AFMによる細胞力学計測のロードマップ
Roadmap of Cellular and Tissue Mechanical Measurements by AFM

岡 嶋 孝 治
Takaharu Okajima

北海道大学・大学院情報科学研究科
Graduate School of Information Science and Technology, Hokkaido University

  1. はじめに
  2. 細胞の力学計測法
  3. 細胞の弾性率
  4. 細胞レオロジーのイメージング
  5. 細胞力学物性の網羅計測
  6. がん細胞の力学
  7. 単一細胞から生体組織へ

1.はじめに

 単細胞(大腸菌や酵母など)から多細胞(植物細胞や動物細胞)まで、SPMは細胞の形態観察だけでなく物性計測に広く使用されている。

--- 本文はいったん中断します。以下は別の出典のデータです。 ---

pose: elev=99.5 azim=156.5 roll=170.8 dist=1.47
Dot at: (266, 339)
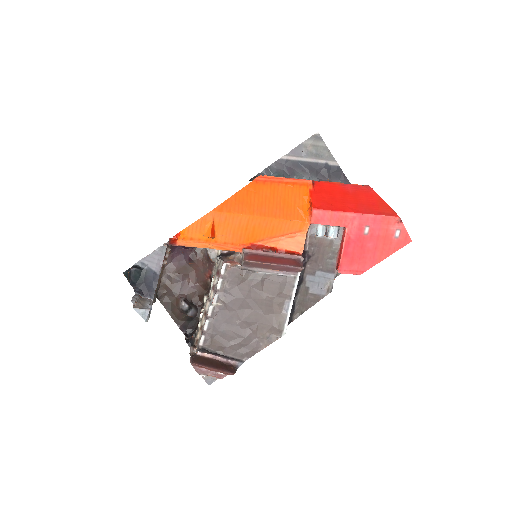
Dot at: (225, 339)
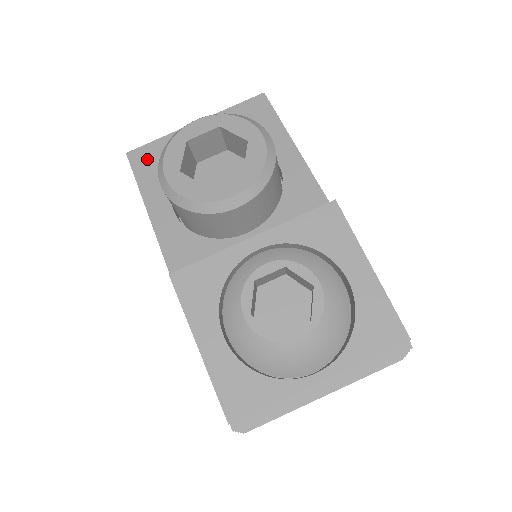
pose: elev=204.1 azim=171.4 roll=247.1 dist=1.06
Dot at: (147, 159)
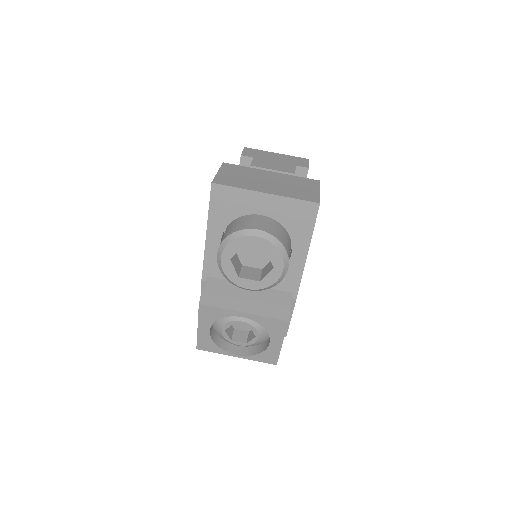
Dot at: (222, 197)
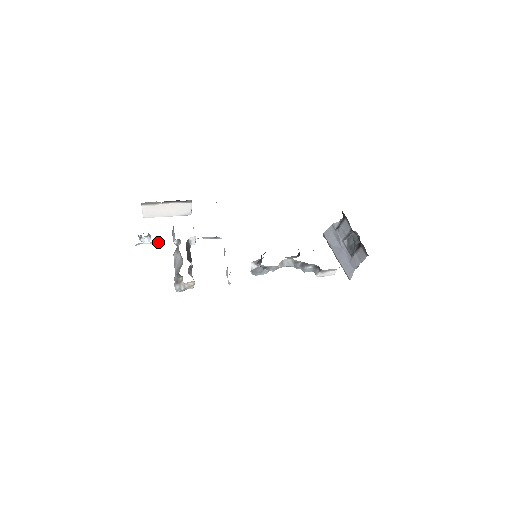
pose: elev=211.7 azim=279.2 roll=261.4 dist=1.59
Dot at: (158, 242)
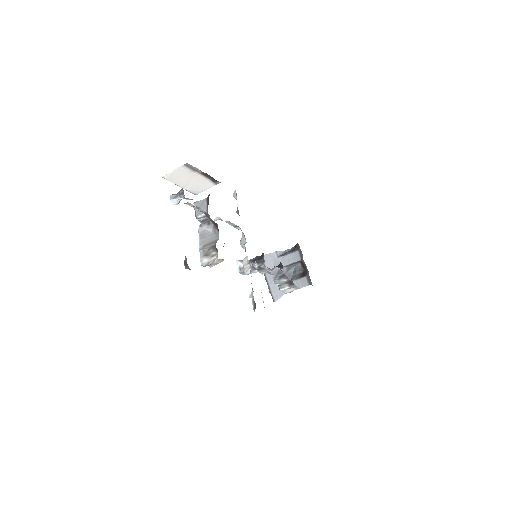
Dot at: (201, 209)
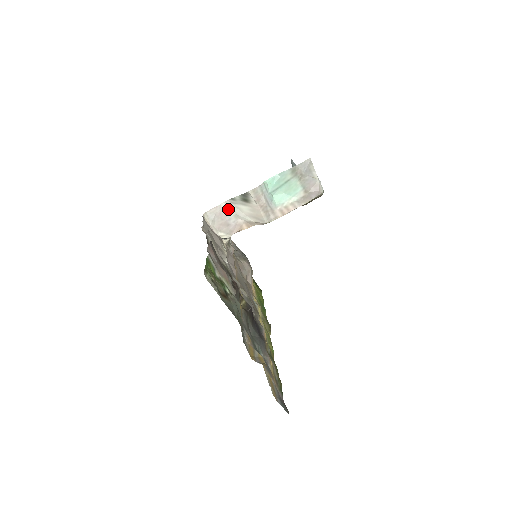
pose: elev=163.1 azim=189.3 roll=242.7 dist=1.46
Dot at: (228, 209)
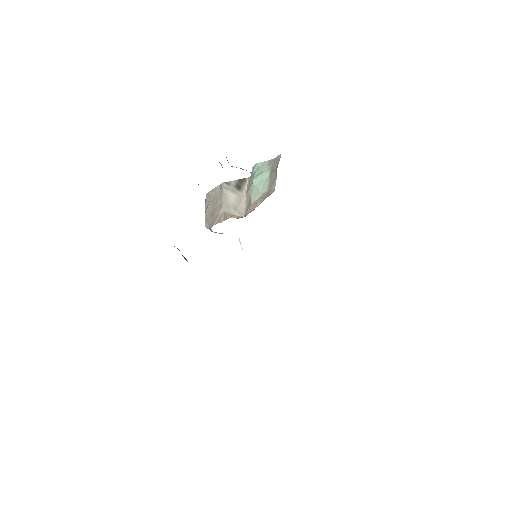
Dot at: (219, 194)
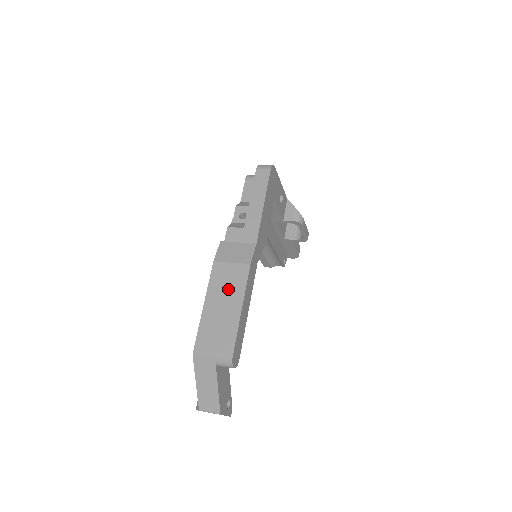
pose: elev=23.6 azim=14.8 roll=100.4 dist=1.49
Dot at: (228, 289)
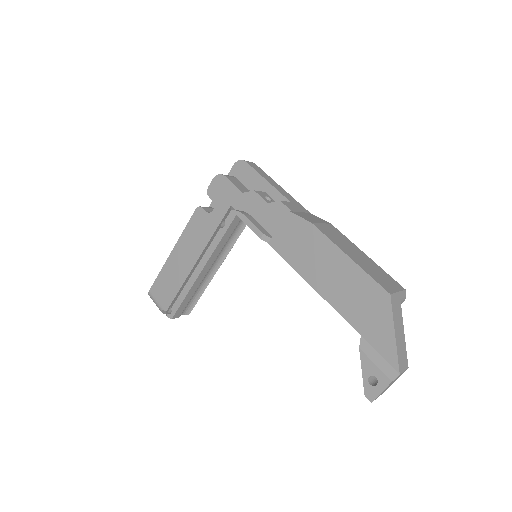
Dot at: (344, 242)
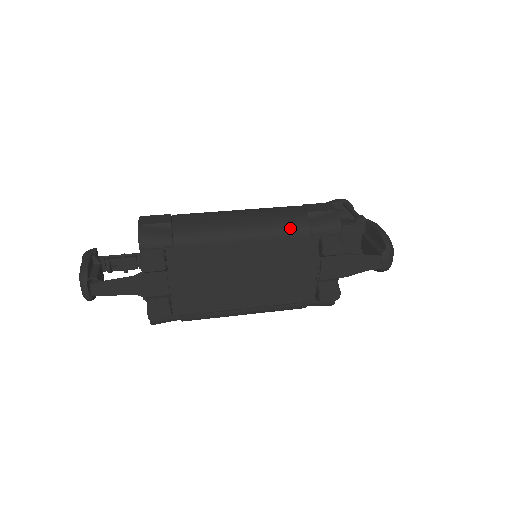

特に、AFMは細胞の局所的な力学物性計測に広く用いられている。大腸菌、酵母、植物細胞のヤング率が概ね10-1〜102MPaであるのに対して、動物細胞は10-4〜10-3MPa程と極端に柔らかい。細胞の種類によって、AFM計測技術自体が大きく変わることはないが、動物細胞と他の細胞種とではその力感度や測定環境の点で測定条件が異なることがある。

 本稿では、AFMによる基質に接着する接着性の動物細胞の力学計測の現状を概説し、今後の技術予測と細胞力学研究の展望について議論したい(図1)。 再生医療の実用化・産業化やバイオミメティック材料の発展と相まって、AFMによる細胞・組織の力学物性計測は、生物物理学の分野だけでなく医療・医学の分野において今後ますます重要になろう。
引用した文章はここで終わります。